Whether the rally can be sustained remains an open question. More than 200 companies are said to be waiting in the IPO queue, and execution will depend on stable markets and continuing investor appetite. Risks also loom from abroad. 286 Chinese companies remain listed in the U.S. with a combined market capitalization of about $1.1 trillion, and political tensions could push some of them to Hong Kong.

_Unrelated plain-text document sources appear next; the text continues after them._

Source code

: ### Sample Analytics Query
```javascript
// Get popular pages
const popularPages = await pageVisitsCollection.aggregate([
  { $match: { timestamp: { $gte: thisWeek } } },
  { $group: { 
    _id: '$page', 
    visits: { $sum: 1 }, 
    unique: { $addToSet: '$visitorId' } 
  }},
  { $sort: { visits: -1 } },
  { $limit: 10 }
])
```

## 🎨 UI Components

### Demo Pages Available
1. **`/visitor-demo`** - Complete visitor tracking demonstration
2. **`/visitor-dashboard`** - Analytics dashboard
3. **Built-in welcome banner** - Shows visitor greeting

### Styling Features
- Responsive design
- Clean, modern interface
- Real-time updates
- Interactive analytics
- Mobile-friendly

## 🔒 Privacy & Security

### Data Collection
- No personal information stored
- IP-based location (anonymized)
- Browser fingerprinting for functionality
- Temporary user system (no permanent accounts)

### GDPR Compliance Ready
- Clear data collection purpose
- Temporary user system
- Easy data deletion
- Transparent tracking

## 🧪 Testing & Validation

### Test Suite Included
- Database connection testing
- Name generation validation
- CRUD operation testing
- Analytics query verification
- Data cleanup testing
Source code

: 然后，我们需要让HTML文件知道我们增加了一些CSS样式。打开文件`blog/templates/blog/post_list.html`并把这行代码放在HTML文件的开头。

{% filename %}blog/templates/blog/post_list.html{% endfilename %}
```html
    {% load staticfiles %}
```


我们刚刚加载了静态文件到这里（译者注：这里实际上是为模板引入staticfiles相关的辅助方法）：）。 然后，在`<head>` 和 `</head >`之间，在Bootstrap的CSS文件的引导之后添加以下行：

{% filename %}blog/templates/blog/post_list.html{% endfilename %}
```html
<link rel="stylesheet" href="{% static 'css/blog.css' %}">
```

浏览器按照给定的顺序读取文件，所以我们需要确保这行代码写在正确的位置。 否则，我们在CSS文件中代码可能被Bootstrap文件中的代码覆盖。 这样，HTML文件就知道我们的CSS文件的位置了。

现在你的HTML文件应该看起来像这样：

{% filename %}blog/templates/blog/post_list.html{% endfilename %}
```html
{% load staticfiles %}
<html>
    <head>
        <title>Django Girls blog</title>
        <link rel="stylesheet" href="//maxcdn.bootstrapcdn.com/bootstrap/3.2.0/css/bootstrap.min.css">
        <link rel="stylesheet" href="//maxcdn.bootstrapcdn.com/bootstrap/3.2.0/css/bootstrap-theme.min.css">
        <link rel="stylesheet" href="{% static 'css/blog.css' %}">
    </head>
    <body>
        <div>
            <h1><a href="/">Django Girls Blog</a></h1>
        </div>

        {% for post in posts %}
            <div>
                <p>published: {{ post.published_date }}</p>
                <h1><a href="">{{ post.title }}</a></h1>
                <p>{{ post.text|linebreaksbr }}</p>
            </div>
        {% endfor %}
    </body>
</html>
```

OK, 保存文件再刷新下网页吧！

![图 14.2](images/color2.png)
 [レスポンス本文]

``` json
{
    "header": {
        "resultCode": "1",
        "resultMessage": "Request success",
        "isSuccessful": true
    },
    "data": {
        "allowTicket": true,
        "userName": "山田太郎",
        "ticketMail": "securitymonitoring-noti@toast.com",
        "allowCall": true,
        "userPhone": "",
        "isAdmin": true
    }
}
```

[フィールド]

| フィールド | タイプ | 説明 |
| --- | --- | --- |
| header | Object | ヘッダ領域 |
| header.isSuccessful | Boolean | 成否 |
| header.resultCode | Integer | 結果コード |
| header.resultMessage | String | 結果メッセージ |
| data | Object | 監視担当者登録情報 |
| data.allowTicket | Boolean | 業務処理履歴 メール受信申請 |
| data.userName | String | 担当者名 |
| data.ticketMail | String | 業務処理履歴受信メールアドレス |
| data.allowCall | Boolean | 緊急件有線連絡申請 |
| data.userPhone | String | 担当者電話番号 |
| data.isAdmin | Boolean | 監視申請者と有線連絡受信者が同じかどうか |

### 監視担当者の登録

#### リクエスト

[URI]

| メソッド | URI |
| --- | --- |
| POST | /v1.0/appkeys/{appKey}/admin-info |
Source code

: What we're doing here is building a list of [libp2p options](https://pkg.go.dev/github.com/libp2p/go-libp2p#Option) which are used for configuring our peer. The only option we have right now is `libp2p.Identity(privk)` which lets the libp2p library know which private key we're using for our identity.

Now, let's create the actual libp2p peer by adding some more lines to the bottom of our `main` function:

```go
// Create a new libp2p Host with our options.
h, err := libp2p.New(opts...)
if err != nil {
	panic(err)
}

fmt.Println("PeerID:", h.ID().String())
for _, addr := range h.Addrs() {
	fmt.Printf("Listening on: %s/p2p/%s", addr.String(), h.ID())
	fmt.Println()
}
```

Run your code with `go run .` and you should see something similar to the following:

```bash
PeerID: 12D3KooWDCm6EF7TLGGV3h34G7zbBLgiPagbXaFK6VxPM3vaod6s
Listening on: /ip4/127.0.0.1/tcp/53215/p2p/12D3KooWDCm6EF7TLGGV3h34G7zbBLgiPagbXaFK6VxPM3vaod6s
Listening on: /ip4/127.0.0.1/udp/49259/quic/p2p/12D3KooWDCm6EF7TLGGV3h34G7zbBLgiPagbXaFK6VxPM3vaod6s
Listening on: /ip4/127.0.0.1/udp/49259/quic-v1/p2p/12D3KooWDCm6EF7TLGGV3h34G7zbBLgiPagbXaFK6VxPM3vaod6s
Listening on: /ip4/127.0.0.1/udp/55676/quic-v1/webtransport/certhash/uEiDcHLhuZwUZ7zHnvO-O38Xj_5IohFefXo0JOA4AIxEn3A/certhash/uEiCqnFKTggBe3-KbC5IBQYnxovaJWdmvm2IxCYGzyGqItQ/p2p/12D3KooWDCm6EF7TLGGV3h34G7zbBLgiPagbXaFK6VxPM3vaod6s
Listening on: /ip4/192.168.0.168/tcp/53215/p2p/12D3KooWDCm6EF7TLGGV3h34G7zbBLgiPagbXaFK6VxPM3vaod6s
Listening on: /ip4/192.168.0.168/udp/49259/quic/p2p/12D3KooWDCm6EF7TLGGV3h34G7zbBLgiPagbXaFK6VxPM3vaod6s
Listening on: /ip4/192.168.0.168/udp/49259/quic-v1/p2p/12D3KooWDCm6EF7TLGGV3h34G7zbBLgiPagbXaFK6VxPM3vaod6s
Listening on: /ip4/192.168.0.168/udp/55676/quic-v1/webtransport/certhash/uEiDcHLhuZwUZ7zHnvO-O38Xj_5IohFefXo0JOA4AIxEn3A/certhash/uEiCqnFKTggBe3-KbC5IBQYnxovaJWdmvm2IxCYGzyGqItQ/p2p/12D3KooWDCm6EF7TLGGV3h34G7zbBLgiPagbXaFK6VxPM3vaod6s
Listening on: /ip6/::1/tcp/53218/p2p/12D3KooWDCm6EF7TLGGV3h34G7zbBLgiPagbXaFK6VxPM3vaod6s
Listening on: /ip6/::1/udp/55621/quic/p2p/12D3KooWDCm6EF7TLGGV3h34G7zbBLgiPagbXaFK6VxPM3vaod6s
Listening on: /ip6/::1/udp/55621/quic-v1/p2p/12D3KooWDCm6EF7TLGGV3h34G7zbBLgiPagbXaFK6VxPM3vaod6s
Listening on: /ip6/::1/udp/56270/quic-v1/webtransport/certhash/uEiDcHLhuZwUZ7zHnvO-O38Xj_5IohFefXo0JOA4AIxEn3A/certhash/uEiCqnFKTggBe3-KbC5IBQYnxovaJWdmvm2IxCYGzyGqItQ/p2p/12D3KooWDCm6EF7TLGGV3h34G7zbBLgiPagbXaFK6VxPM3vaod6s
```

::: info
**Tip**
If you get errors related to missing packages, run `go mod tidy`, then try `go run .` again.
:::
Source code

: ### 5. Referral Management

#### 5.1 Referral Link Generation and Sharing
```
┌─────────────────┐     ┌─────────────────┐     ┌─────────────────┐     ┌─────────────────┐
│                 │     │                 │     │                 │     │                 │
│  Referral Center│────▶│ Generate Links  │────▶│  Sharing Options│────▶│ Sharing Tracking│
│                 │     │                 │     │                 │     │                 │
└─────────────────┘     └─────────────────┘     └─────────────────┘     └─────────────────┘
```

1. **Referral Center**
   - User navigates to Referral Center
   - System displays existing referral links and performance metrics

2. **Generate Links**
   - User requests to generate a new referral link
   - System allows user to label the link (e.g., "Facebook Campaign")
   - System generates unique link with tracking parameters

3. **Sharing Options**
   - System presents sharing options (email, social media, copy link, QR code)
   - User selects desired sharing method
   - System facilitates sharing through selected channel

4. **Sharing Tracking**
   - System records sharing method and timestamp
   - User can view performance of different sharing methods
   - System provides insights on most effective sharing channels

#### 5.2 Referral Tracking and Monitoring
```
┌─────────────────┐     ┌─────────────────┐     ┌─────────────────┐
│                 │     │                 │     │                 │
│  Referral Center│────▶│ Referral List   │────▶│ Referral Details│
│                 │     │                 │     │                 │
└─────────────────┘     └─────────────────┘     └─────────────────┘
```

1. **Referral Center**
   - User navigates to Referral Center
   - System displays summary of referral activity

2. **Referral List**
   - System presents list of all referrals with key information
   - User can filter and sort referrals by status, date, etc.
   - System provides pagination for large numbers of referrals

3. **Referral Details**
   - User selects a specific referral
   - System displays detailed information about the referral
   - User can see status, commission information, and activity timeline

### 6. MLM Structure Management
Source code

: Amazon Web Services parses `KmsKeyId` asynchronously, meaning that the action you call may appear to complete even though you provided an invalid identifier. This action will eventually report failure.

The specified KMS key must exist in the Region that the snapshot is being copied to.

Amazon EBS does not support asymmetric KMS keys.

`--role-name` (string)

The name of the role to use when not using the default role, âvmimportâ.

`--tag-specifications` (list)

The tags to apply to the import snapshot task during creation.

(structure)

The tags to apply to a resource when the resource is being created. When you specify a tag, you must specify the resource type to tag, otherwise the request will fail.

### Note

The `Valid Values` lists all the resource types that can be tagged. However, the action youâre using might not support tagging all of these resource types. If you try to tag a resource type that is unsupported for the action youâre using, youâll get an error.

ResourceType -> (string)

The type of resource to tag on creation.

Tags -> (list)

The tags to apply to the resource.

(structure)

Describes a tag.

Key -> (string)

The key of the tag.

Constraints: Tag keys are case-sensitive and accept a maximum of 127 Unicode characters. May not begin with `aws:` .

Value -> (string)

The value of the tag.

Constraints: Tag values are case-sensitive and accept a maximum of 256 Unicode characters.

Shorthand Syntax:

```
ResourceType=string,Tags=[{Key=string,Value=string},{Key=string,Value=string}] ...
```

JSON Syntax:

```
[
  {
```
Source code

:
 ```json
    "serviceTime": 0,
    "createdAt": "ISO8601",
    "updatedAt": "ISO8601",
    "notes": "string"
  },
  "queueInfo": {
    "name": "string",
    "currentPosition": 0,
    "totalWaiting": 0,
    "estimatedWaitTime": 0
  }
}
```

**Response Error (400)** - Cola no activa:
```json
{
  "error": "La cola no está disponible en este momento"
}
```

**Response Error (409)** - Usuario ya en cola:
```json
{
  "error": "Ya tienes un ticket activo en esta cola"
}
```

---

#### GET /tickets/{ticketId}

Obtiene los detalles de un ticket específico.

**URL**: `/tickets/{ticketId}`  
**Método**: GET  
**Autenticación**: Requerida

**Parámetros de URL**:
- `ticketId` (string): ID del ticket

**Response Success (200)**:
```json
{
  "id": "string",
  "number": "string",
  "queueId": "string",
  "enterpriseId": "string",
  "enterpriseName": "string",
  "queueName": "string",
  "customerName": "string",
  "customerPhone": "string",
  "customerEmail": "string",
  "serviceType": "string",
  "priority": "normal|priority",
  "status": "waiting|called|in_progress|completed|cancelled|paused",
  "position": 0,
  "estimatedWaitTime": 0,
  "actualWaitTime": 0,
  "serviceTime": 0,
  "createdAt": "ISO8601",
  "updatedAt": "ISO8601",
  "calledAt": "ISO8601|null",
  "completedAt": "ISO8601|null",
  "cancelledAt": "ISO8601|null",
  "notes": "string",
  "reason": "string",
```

Closer to home, household sentiment is tied to equities and property values. About 48 percent of Hong Kong residents invest directly in stocks, and 53.8 percent own property, making wealth perception highly sensitive to both markets. With property prices still down roughly 30 percent from their 2021 peak, equity gains may be critical to offset broader wealth concerns. Alternative equity-backed financing solutions have become increasingly relevant for investors looking to maintain liquidity while preserving their equity positions.

Crosbie-Walsh is clear about the stakes: “In a landscape being reshaped by geopolitics, industrial policy and shifting capital flows, Hong Kong’s IPO boom is more than a local rebound—it’s part of a regional growth story.”